Desde logo, já agora um pouco sossegado pelo calor que as mãos de Coaracy me transmitiram, eu caminhava pelas areias brancas que começavam a esquentar com o sol alto. Caminhar assim, sem ver senão a si mesmo, numa confusão de tudo, paisagem e pensamentos, é como estar parado diante da mesma paisagem, pois são os pensamentos que caminham. Minhas pernas me levavam sempre avante, ignorando o devagar que me consumia. O vento leve que vinha do mar me acariciava - eu o sentia e não sentia - provocando na minha pele a sensação não do caminhar, mas de um estar dentro do vento. Quanto mais eu caminhava, mais o vento vinha comigo. Passei a senti-lo forte, sempre mais envolvente, como um barco que voa e que esquece o ondular das águas. Para mim o vento era a confidência diante do tremor. Eu sentia uma grande vontade de entregar-lhe todos os meus pensamentos para que ele os levasse para longe, até o Ribatejo. Comecei a falar com o vento, enquanto a paisagem de praias, areias, árvores, pássaros, vozes indistintas, me chegava de longe, fora do vento. Minha voz se confundia com o vento e ele levava as minhas palavras num vôo que fazia eco.

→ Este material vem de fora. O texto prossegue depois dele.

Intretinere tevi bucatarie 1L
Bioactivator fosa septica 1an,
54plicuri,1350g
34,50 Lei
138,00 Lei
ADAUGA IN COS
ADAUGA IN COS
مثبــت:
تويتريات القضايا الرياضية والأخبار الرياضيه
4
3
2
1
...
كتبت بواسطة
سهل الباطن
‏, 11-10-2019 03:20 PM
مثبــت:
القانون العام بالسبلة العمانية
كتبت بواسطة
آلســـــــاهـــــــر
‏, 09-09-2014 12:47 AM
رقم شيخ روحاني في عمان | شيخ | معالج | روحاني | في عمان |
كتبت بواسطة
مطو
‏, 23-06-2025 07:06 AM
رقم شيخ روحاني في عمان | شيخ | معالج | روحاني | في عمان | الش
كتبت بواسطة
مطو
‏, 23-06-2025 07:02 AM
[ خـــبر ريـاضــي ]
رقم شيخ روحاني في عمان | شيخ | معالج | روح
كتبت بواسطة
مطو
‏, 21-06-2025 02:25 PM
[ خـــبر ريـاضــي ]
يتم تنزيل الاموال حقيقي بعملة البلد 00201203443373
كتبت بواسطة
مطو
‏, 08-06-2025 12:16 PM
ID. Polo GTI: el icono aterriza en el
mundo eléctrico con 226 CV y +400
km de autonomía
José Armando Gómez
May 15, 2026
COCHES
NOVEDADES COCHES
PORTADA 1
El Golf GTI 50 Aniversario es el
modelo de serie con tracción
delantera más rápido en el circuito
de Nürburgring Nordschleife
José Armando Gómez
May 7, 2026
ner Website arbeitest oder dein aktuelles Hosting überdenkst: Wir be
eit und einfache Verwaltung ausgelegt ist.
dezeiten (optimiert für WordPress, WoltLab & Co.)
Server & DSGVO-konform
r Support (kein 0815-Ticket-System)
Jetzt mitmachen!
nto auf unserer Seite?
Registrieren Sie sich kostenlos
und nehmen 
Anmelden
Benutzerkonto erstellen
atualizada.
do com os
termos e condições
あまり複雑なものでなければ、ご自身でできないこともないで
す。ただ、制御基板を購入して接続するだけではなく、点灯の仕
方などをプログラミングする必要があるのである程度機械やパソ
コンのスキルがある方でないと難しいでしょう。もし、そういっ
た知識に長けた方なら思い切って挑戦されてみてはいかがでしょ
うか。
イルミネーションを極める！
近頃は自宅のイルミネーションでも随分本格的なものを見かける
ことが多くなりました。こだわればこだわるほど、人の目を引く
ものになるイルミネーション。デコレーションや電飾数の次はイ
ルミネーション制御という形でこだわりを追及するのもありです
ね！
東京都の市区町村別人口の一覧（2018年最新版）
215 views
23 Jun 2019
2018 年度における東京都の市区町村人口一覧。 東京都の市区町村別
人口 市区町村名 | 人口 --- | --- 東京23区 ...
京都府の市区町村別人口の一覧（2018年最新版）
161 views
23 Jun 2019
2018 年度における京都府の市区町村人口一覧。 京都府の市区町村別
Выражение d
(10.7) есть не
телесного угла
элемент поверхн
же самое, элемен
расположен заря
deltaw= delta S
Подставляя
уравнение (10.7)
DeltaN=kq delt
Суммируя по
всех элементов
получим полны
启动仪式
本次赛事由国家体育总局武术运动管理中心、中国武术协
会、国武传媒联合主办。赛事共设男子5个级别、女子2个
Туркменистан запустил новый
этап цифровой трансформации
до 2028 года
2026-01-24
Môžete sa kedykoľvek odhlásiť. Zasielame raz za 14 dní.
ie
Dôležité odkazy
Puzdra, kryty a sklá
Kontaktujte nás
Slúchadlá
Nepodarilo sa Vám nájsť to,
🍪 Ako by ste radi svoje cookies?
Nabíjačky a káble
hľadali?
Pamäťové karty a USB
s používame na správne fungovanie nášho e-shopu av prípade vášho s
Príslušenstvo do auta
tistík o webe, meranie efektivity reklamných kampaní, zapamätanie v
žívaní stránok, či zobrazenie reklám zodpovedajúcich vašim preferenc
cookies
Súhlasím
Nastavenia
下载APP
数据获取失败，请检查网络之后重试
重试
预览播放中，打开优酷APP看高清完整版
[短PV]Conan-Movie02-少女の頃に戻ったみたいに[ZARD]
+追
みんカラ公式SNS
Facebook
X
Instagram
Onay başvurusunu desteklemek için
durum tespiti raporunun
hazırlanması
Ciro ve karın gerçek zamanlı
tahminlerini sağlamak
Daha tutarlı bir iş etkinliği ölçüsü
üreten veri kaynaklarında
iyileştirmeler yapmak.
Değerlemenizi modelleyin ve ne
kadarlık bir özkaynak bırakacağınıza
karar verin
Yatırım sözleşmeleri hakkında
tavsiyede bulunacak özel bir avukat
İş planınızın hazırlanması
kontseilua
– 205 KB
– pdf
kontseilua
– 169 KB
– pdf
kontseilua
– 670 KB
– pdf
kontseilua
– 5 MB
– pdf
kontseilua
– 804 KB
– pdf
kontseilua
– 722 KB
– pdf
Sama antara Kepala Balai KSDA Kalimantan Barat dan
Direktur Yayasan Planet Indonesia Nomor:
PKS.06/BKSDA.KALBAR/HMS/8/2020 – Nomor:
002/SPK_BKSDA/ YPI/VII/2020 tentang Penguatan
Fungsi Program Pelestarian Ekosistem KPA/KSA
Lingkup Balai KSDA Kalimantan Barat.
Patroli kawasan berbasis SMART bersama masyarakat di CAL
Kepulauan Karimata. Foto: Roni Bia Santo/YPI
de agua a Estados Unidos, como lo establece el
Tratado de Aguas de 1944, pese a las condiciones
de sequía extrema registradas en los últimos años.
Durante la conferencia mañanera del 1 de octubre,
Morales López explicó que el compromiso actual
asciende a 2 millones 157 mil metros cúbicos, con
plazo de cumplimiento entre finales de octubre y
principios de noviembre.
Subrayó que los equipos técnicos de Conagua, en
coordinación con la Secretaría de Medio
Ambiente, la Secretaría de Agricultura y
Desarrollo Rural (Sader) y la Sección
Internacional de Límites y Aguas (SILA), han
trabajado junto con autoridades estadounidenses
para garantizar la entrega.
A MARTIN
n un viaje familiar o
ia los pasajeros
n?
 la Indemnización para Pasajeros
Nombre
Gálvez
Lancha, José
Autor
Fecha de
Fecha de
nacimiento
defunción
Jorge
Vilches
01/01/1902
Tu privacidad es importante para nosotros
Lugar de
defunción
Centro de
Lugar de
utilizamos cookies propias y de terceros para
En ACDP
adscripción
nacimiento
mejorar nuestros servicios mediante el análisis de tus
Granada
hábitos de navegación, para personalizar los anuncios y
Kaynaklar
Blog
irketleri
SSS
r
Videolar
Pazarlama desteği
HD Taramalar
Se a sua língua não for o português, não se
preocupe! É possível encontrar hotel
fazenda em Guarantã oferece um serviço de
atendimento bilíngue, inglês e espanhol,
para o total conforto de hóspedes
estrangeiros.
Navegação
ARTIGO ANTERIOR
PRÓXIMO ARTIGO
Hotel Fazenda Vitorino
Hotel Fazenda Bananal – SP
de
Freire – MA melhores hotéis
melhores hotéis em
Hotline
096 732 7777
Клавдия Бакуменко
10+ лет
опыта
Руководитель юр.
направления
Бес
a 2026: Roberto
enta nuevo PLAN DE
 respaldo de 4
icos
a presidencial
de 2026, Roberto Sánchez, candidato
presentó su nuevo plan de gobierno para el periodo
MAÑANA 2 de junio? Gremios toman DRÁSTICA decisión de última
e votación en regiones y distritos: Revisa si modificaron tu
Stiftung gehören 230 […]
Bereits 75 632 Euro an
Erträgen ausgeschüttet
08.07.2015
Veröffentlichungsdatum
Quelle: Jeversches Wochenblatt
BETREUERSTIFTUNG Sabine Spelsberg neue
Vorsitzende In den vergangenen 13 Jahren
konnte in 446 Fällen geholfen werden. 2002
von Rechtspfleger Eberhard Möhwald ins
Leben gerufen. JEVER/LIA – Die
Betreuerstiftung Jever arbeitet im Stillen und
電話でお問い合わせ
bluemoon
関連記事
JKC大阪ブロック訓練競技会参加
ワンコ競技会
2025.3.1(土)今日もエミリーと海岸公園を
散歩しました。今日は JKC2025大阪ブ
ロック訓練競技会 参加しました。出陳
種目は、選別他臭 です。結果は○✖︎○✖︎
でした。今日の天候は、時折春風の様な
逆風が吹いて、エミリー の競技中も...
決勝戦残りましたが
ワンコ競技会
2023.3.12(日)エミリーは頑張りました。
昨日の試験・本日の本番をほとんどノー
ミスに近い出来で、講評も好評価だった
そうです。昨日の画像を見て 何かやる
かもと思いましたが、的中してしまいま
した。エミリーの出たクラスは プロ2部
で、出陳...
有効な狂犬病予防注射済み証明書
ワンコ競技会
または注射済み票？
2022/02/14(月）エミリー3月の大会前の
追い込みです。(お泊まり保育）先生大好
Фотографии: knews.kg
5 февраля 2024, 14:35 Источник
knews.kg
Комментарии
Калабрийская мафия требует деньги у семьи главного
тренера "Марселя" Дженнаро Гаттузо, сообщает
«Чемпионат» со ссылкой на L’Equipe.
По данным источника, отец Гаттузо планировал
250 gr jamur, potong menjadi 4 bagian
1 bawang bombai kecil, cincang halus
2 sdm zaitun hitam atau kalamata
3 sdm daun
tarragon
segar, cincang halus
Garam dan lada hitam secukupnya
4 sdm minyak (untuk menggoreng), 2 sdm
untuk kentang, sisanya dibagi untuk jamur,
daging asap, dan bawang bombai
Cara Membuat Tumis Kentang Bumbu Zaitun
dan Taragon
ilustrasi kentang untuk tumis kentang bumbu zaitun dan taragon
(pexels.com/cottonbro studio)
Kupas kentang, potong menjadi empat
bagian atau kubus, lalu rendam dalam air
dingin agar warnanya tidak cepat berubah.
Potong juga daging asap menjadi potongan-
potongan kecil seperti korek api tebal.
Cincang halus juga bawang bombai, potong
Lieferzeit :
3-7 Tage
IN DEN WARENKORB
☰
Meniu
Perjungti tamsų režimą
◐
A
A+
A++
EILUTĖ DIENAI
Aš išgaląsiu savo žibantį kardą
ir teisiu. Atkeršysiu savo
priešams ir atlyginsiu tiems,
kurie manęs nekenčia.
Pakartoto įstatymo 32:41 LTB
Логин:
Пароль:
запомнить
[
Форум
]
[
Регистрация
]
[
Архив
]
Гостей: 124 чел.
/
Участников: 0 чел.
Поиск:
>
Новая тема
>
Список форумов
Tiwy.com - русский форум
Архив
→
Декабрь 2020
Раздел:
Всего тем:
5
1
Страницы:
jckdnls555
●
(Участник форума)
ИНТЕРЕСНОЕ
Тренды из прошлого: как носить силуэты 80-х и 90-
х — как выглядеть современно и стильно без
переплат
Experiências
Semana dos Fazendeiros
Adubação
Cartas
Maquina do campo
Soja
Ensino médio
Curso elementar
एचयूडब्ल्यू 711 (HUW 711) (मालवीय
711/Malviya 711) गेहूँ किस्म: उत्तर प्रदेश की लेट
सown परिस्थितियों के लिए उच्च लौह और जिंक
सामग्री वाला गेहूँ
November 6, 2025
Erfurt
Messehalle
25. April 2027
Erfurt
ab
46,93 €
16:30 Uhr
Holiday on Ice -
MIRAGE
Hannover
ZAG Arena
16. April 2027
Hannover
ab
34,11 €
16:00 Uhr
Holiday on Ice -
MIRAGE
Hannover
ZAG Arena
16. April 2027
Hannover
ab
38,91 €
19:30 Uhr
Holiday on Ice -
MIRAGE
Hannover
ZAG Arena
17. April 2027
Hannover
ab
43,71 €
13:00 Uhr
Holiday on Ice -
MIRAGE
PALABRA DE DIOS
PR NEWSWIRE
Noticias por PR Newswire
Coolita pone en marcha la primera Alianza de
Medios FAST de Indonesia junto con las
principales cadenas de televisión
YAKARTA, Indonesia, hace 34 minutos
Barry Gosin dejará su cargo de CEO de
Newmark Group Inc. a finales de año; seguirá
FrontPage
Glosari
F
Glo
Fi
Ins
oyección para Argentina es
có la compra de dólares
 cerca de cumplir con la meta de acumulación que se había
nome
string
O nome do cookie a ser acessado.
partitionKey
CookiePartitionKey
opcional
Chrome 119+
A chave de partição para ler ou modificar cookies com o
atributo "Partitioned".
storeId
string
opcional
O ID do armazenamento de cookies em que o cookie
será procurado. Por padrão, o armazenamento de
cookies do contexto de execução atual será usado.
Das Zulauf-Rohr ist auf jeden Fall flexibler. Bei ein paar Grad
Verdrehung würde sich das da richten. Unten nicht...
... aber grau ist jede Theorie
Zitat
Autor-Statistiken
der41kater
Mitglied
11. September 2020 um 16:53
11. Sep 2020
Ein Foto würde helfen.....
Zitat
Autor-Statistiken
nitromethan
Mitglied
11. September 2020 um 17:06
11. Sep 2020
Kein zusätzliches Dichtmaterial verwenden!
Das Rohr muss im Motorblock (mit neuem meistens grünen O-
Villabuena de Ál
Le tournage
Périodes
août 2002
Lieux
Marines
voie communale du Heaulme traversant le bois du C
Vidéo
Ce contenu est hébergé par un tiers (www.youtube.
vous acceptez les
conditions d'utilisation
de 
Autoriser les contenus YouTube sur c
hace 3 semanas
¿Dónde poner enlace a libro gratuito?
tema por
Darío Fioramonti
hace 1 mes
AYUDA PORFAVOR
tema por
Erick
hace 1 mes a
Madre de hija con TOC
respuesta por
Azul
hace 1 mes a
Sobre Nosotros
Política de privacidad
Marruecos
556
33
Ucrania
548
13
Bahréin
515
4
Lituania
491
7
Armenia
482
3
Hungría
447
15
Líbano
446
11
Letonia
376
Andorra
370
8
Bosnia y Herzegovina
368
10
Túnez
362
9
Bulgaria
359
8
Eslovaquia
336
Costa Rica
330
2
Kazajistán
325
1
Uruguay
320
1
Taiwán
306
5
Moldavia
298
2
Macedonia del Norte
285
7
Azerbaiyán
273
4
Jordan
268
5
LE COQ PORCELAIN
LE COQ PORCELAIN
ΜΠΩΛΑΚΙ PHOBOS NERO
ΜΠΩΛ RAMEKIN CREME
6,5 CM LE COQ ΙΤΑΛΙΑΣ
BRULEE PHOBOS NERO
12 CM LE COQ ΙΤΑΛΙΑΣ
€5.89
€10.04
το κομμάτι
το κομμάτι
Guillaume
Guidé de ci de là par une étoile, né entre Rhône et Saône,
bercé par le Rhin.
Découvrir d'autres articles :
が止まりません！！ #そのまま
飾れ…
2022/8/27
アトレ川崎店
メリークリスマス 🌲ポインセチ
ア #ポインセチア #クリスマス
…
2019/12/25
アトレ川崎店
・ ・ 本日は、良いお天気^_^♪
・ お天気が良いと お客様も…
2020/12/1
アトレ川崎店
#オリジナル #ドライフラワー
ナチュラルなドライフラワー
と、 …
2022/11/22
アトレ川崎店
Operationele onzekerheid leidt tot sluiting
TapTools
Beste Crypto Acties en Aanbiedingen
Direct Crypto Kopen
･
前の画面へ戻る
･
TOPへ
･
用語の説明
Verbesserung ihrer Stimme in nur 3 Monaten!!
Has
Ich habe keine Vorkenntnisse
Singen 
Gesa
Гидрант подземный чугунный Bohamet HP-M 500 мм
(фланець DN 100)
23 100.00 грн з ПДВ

Escutando o meu eco, parei. Não mais sabia onde estava realmente, se ali naquela praia, ou no eco. O vento e o eco. Falei mais fortemente, quase a gritar. O eco me respondia e eu flutuava entre o vento e a minha voz do eco.

Depois, muitos dias depois, falei com Coaracy sobre o eco. Para mim, passado aquele caminhar perdido pela praia, consolado pelo vento, o eco era o meu grande companheiro. Nele eu encontrava consolações, como se com ele falasse com os meus caros e retornasse à minha terra. Eu dizia -Afonso e o eco me dizia -o n s o, e era como viajar para trás. Gritava -minha mãe, m ã e; -adeus, e u s.


Vossa Senhoria acredita nessa minha consolação? Vossa Senhoria é de muitas bondades e gentilezas, por isso me compreende. Mas eu não compreendi logo Coaracy. Será porque nos falávamos então principalmente por gestos, mas Coaracy procurava sempre me dizer das coisas. Então ele me disse que o eco para ele era como uma parede que impedia que ele chegasse até aonde desejava ir e que o seu grito indicava; como se o eco lhe impedisse de encontrar as coisas desejadas ou de chegar aos lugares sonhados. Não era como o meu eco. Coaracy me disse que era assim que a sua gente via o eco, não como eu fazia. Levei muito tempo para compreender o que Coaracy me dizia. Vossa Senhoria não sabe quanto tempo levei para compreender as coisas deste mundo novo. Vossa Senhoria pode sorrir, mas foi assim. Hoje ao vos contar começo a saber realmente.